In all complex organisms, the precise levels and timing of gene expression controls vital biological processes. In higher eukaryotes, including the fruit fly Drosophila melanogaster, the complex molecular control of transcription (the synthesis of RNA from DNA) and translation (the synthesis of proteins from RNA) events driving this gene expression are not fully understood. In particular, for Drosophila melanogaster, there is a plethora of experimental data, including quantitative measurements of both RNA and protein concentrations, but the precise mechanisms that control the dynamics of gene expression during early development and the processes which lead to steady-state levels of certain proteins remain elusive.
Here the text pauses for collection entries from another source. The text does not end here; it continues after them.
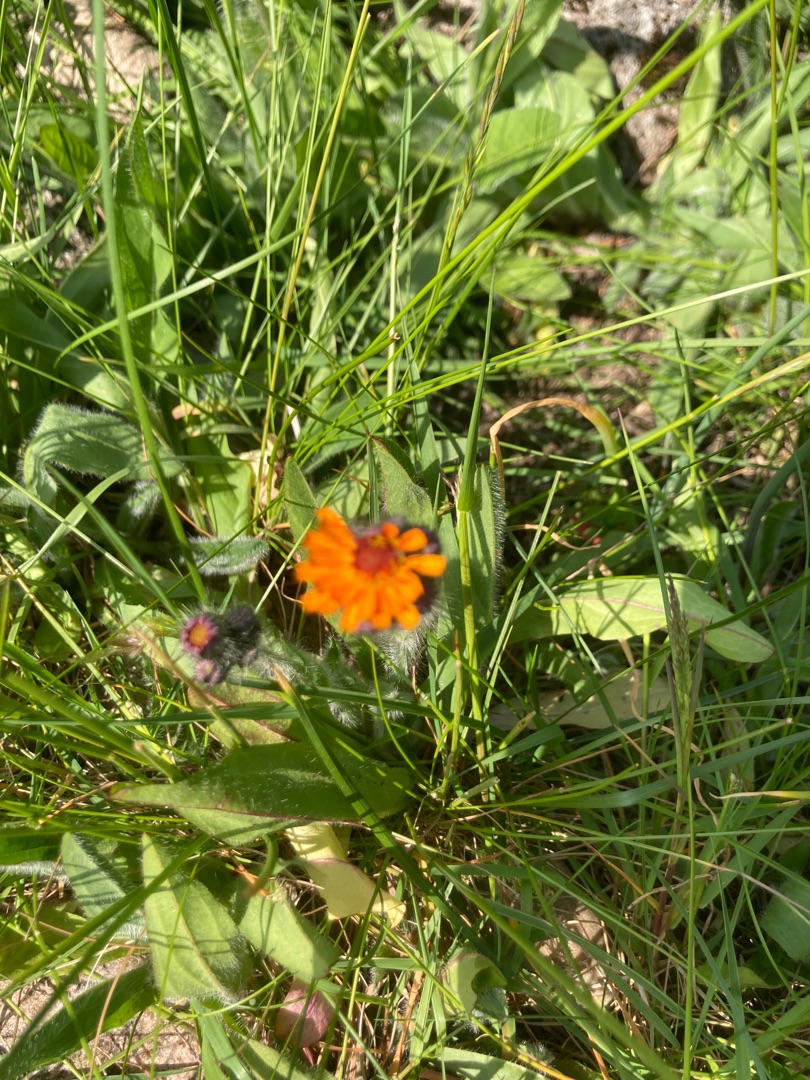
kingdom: Plantae
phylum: Tracheophyta
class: Magnoliopsida
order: Asterales
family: Asteraceae
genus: Pilosella
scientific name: Pilosella aurantiaca
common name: Pomerans-høgeurt
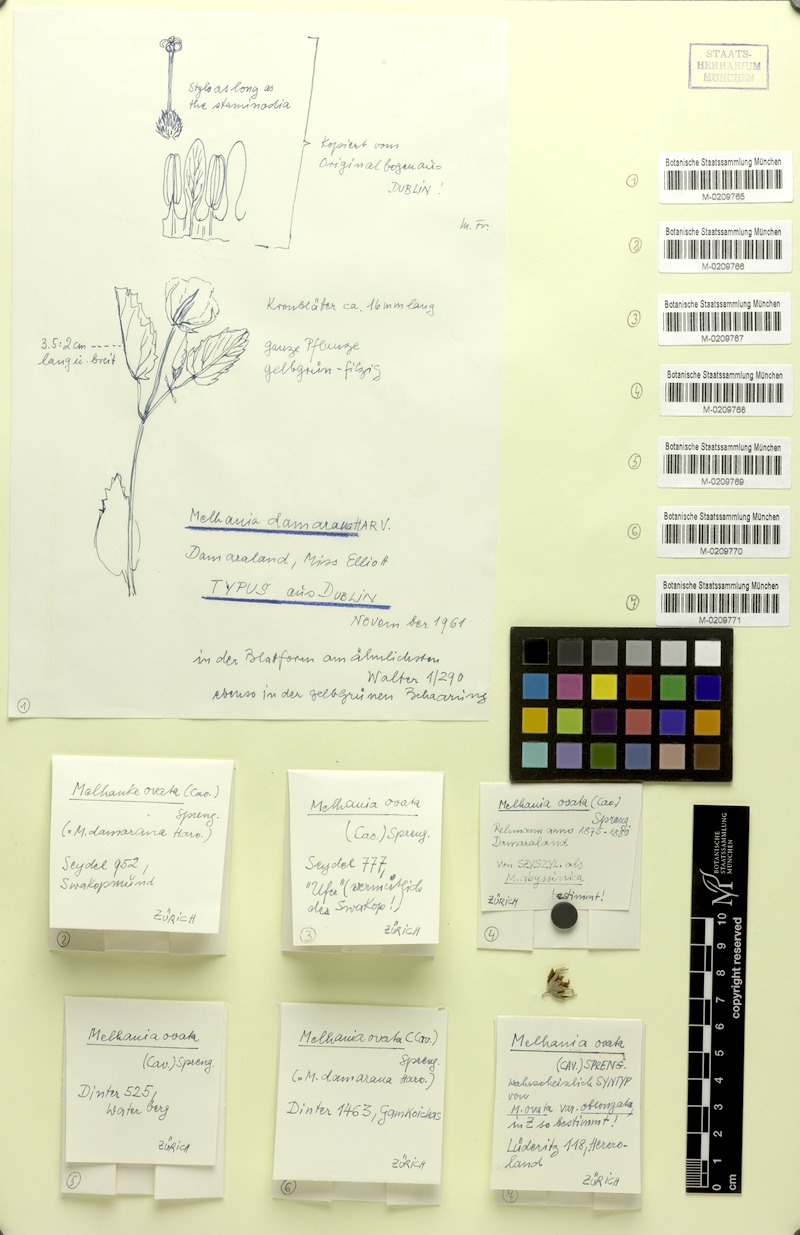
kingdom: Plantae
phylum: Tracheophyta
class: Magnoliopsida
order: Malvales
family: Malvaceae
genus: Melhania
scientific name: Melhania ovata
This study analyzes a current mathematical modeling approach in an attempt to better understand the long-term behavior of gene regulation. The model is a modified reaction-diffusion equation which has been previously employed in predicting gene expression levels and studying the relative contributions of transcription and translation events to protein abundance [10, 11, 24]. Here, we use Matrix Algebra and Analysis techniques to study the stability of the gene expression system and analyze equilibria, using very general assumptions regarding the parameter values incorporated into the model. We prove that, given realistic biological parameter values, the system will result in a unique, stable equilibrium solution. Additionally, we give an example of this long-term behavior using the model alongside actual experimental data obtained from Drosophila embryos.